In a plot twist with all the narrative excitement of a tepid board meeting, the Federal Reserve, in a display of fiscal restraint that would make Scrooge McDuck nod approvingly, held interest rates steady on Wednesday for the seventh consecutive time. This much-anticipated non-event arrived as the central bank continues its delicate ballet between cooling inflation and not kicking the economy in the shins.
The Fed’s key benchmark rate remains in the famously unglamorous range of 5.25 to 5.5 percent, a level not seen since an era when people still enthusiastically used QR codes. Inflation, which continues to flirt just out of reach of the Fed’s 2 percent target, is proving as reluctant to settle down as a toddler after a birthday party.
Federal Reserve Chair Jerome Powell, whose job is to radiate calm while issuing sentences that sound like they were drafted by a committee of economists and then lightly sedated, acknowledged that while inflation has cooled from its previous tantrum levels, progress has lately decided to take a coffee break. “It is likely that gaining greater confidence that inflation is sustainably moving toward 2 percent will take longer than previously expected,” Powell said, using the verbal equivalent of gently lowering expectations into a feather bed.

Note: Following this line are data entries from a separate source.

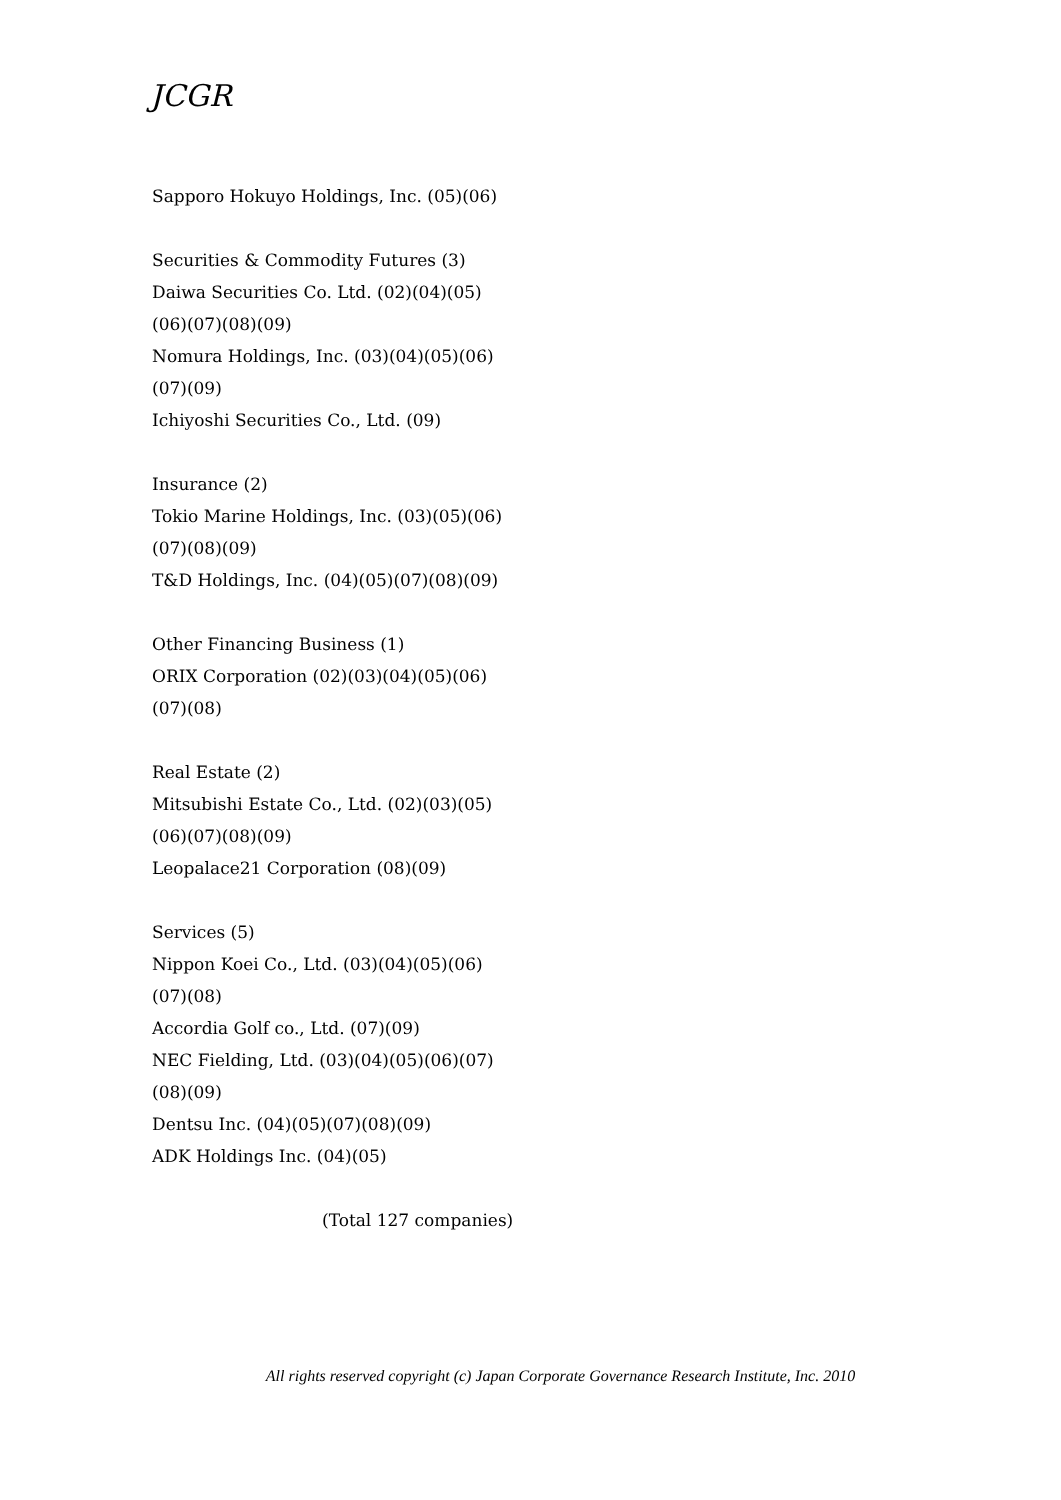JCGR
Sapporo Hokuyo Holdings, Inc. (05)(06)
Securities & Commodity Futures (3)
Daiwa Securities Co. Ltd. (02)(04)(05)
(06)(07)(08)(09)
Nomura Holdings, Inc. (03)(04)(05)(06)
(07)(09)
Ichiyoshi Securities Co., Ltd. (09)
Insurance (2)
Tokio Marine Holdings, Inc. (03)(05)(06)
(07)(08)(09)
T&D Holdings, Inc. (04)(05)(07)(08)(09)
Other Financing Business (1)
ORIX Corporation (02)(03)(04)(05)(06)
(07)(08)
Real Estate (2)
Mitsubishi Estate Co., Ltd. (02)(03)(05)
(06)(07)(08)(09)
Leopalace21 Corporation (08)(09)
Services (5)
Nippon Koei Co., Ltd. (03)(04)(05)(06)
(07)(08)
Accordia Golf co., Ltd. (07)(09)
NEC Fielding, Ltd. (03)(04)(05)(06)(07)
(08)(09)
Dentsu Inc. (04)(05)(07)(08)(09)
ADK Holdings Inc. (04)(05)
(Total 127 companies)
All rights reserved copyright (c) Japan Corporate Governance Research Institute, Inc. 2010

This all means that those eagerly awaiting a rate cut will need to curb their enthusiasm, at least for the foreseeable future. Investors, who had been eyeing June as the month the Fed might finally blink and lower rates, are now shifting their focus further into the calendar, possibly to September or even the delightfully vague “sometime later this year.”
Meanwhile, markets reacted with the kind of anxious energy normally reserved for cats encountering cucumbers, as stocks bobbed uncertainly and bond yields yawned politely. Consumer hopes for cheaper borrowing costs on mortgages and credit cards remain on hold, presumably along with their summer vacation plans.
In summary, the Fed is staying the course, inflation is staying annoying, and everyone else is staying confused.
Turns out the only thing cooling faster than inflation might be the hope for cheaper loans.